Without guidance, many will not know where to start, or where to stop. A key issue is obviously the idea that introducing AI in the classroom might open the door to misuse by students and undermine their learning. This is a legitimate concern. Beyond “cheating”, the risk is that AI will replace rather than enhance the development of targeted understandings and skills. Training is thus needed, not only for faculty but also for students. There are solutions to this problem, such as AI Scales clarifying appropriate uses. I proposed one here at ISP, and there are many good instruments out there. The UNESCO will soon be finalizing its own AI Competencies Framework. Once again, the real problem is that expertise in the field is still naturally quite scarce, which makes it so important for educational organizations to work together. Our Extended Essay Coordinator has done a fantastic job of integrating AI options into the self-guided course she created. Those are the kinds of resources that schools need to exchange.

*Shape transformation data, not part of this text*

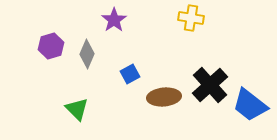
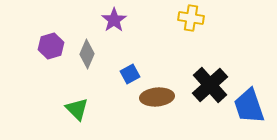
brown ellipse: moved 7 px left
blue trapezoid: moved 1 px left, 1 px down; rotated 33 degrees clockwise
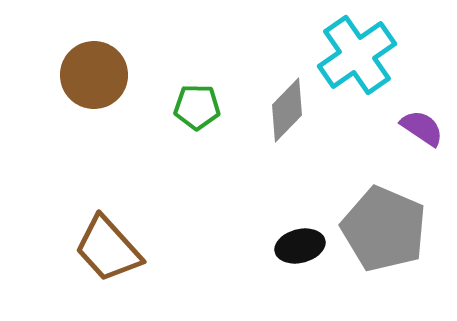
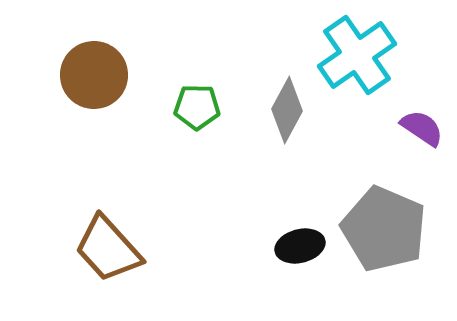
gray diamond: rotated 16 degrees counterclockwise
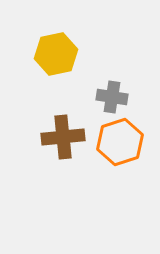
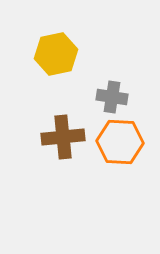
orange hexagon: rotated 21 degrees clockwise
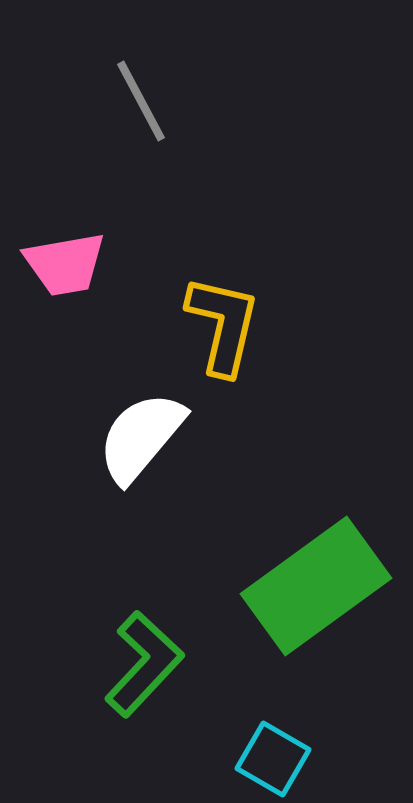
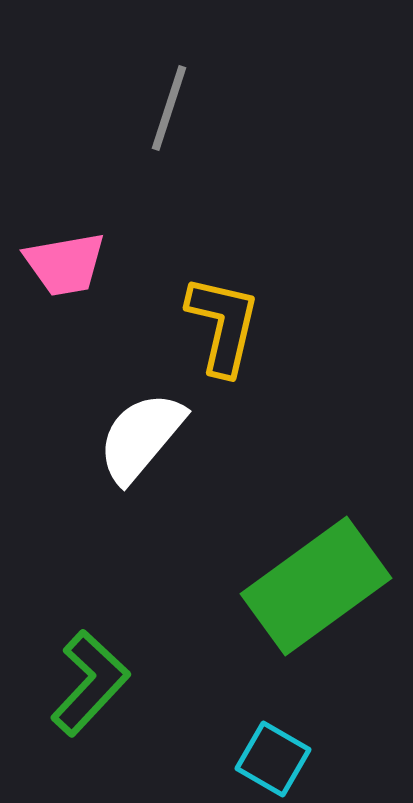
gray line: moved 28 px right, 7 px down; rotated 46 degrees clockwise
green L-shape: moved 54 px left, 19 px down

This is also a good example of the kind of support that should be provided. Any given school will have faculty members who are taking the lead on AI integration. Encouraging them to share their learning makes it possible to offer a menu of options to other colleagues, which can lead to lesson studies, action research, coaching, and other PLC strategies. We have done so at ISP with our Digital Promise Microcredential “AI@School”, which is open to volunteers and has led to a pilot program and partnership with the edtech company Mizou.
Finally, a fourth problem revolves around data privacy, harmful content, biases, and “hallucinations” – which are all inherent threats to these new AI technologies. The solution, here, is to develop robust use guidelines. Many have been made available recently, so all the expertise needed is really to know how to find and adapt them to each school’s context. Once again, this goes to show how important school partnerships will be to the success and safety of this ongoing revolution.